We estimated logistic regression models (excluding random effects) containing all 64 combinations of the 6 variable sets—state, LOS, previous admissions, admission type, admission group, and discharge code—and computed the AUROC for each. AUROC values ranged from 0.700 to 0.759, with 32 models giving AUROC within 2% of the maximum achieved using all the variables.
We reran our model excluding the provider random effect, obtaining an AUROC of 0.760. We reran our model excluding 699 uncomplicated labor and delivery admissions (ICD-10 codes O81 and O82; 0.5% of the index admissions), obtaining an estimated AUROC of 0.758.
We reestimated the model using the cohort identified by a more specific diabetes case definition, obtaining an AUROC of 0.750. The method selected all the predictors in Table 3 plus a smaller set of past diagnoses that largely overlapped with the list in eAppendix Table 2.
A small fraction (1.1%) of index hospitalizations had stays longer than 28 days that we were concerned might unduly influence predictions. Rerunning the model excluding these data gave an AUROC of 0.766, suggesting that prediction is poor for longer index stays.
We reran the model excluding 21,752 patients (31.2%) whose 32,826 hospitalization claims (25.4%) had noncontinuous enrollment for a year before or 30 days after, obtaining an estimated AUROC of 0.748.
Thirty-day readmission is a widely acknowledged driver of health care costs. Thus, CMS financially penalizes hospitals that have excessive numbers of 30-day readmissions,22 and there is considerable interest in identifying patients who are at risk for such readmissions and implementing protocols that help to avoid this outcome. Because Medicaid insurance is a significant predictor of 30-day readmission, insurers that offer such plans have a particular stake in reducing these events. Yet models for predicting readmission in diabetes have largely relied on granular demographic and clinical data that may not be available to Medicaid payers.

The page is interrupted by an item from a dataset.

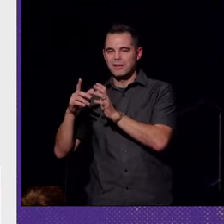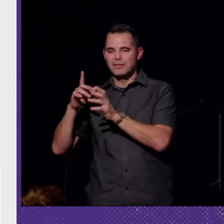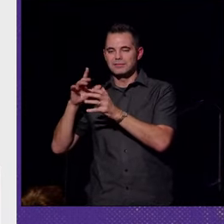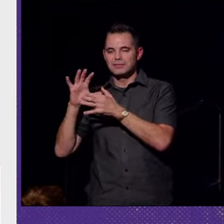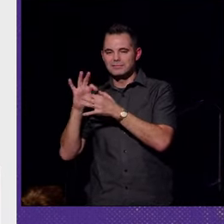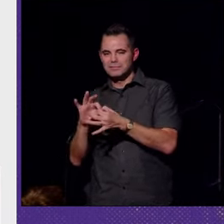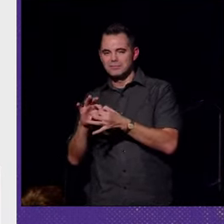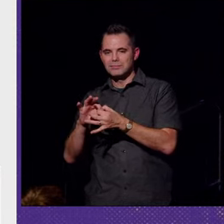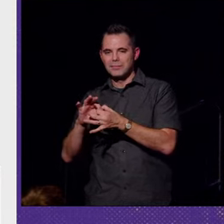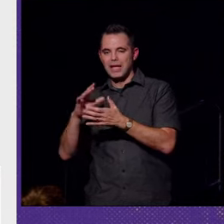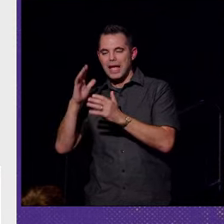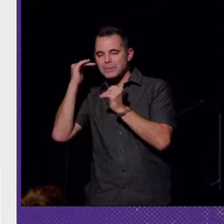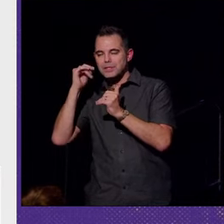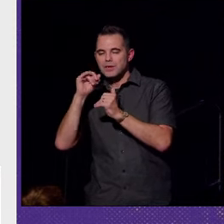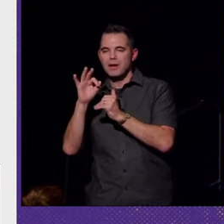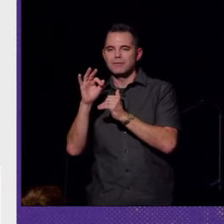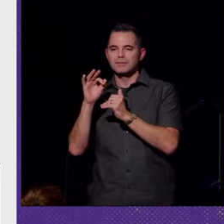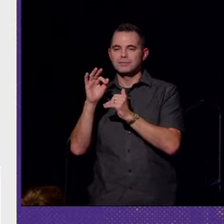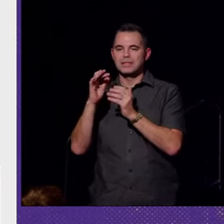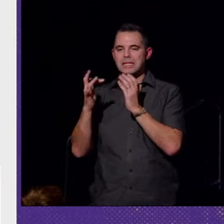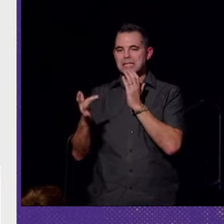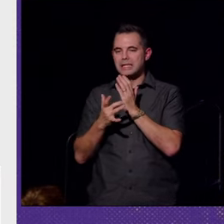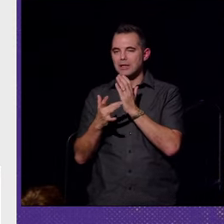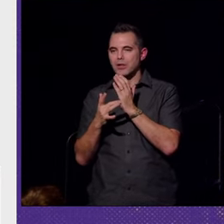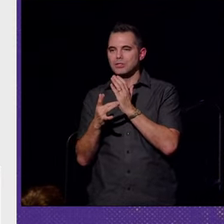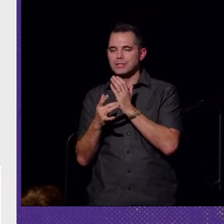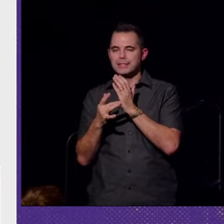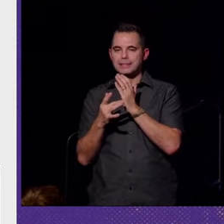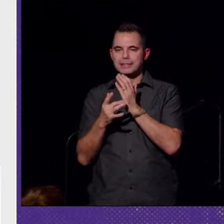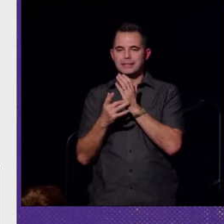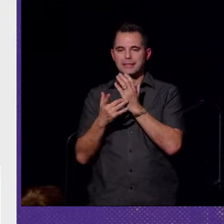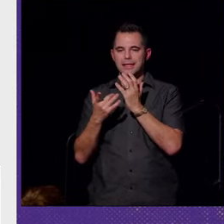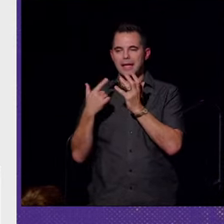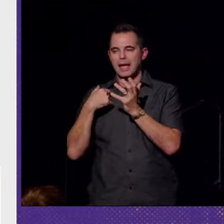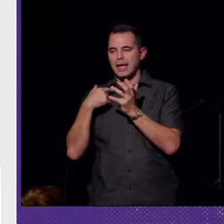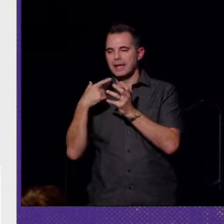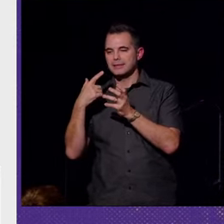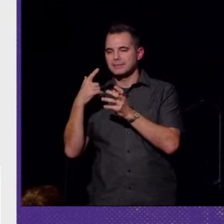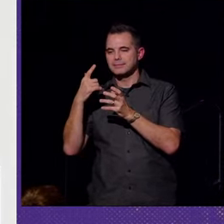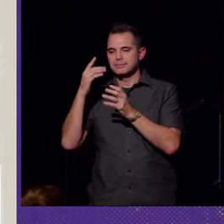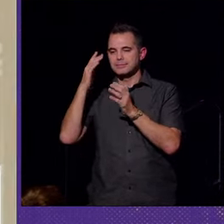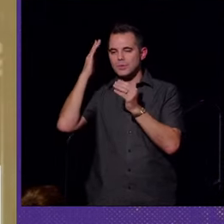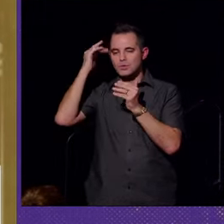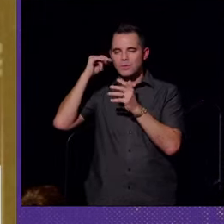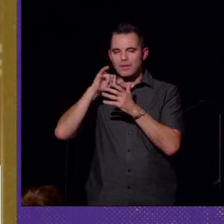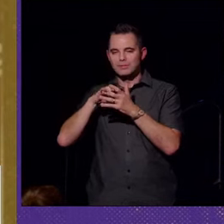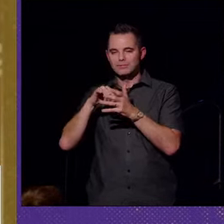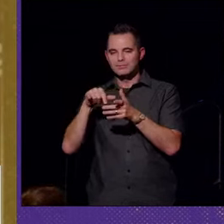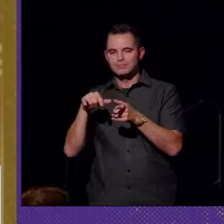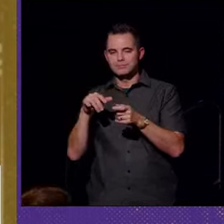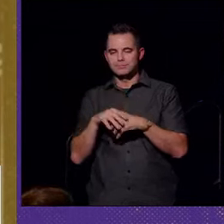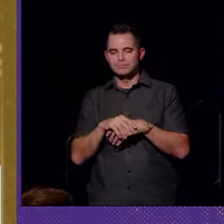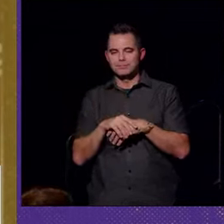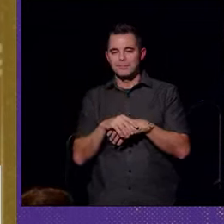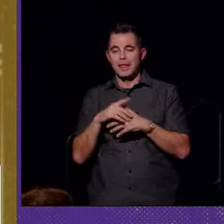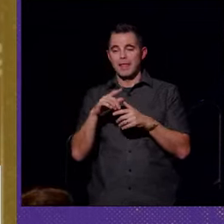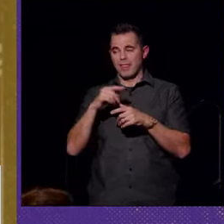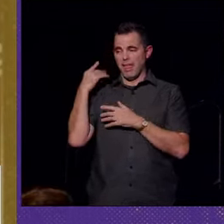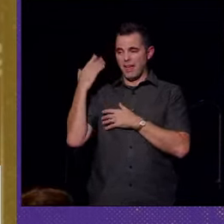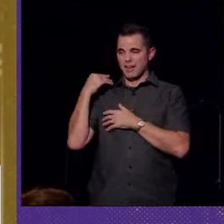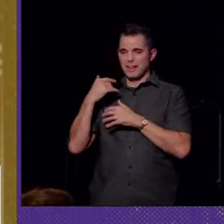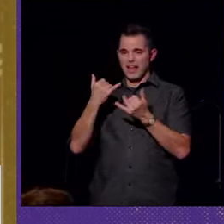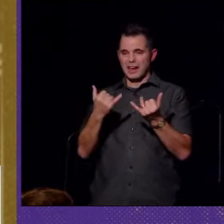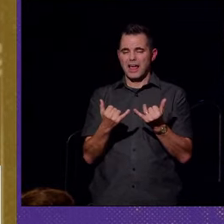to expectations of technology and citizenship. Then and now,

To address this need, we have used Medicaid claims data to develop and validate a model predicting 30-day hospital readmissions in patients with diabetes. Unlike existing diabetes readmission models that rely on electronic health record fields and include a mix of insurance types, we built our model using only claims data from a Medicaid population. Our model performed at least as well as others that use more granular clinical and pharmacy information. Our variable selection routine retained demographic factors (patient sex and age), clinical history (previous claims and comorbidities), admission information (admission type and diagnosis), and discharge information (discharge destination and LOS). These variables are similar to demographic, comorbidity, and inpatient stay factors that others have found to be predictive of readmission,6 but they represent only information that is available in a Medicaid bill. The model may therefore be useful at the payer and health system levels for identifying patients at elevated risk for readmission and targeting postdischarge management interventions to reduce readmissions and contain costs.
Among Medicaid patients with diabetes hospitalized in 7 states in 2016-2019, 23% of admissions resulted in readmission within 30 days of discharge, comparable with overall 30-day readmission rates observed in studies including mixed insurance coverage.23 We observed wide variation in readmission rates across the 7 states in our analysis (14.2%-31.6%) (Table 2), a pattern like that observed with overall 30-day Medicaid readmissions across states.14 This variation likely reflects variability in eligibility, coverage, management, and readmission reduction efforts at the state level. As in other studies examining readmissions in patients with diabetes, we found age, number of prior admissions, LOS, postdischarge care environment, and diagnosis of depression or other mental health conditions to be independent predictors of readmission.8,9,23 Whereas others have described a positive association between increasing LOS and readmission risk in patients with diabetes,5,8,9,23 our analysis using a spline regression model suggests that the relationship between LOS and readmission risk is nonmonotone, with an early peak in readmissions at 1 to 2 days and a later peak at 7 to 15 days. A similar nonlinear relationship between LOS and readmission risk exists in heart failure readmissions.24 As in other studies,8,9,23 male sex predicts a higher readmission rate. We also observed statistically significant interactions of sex with age and sex with LOS.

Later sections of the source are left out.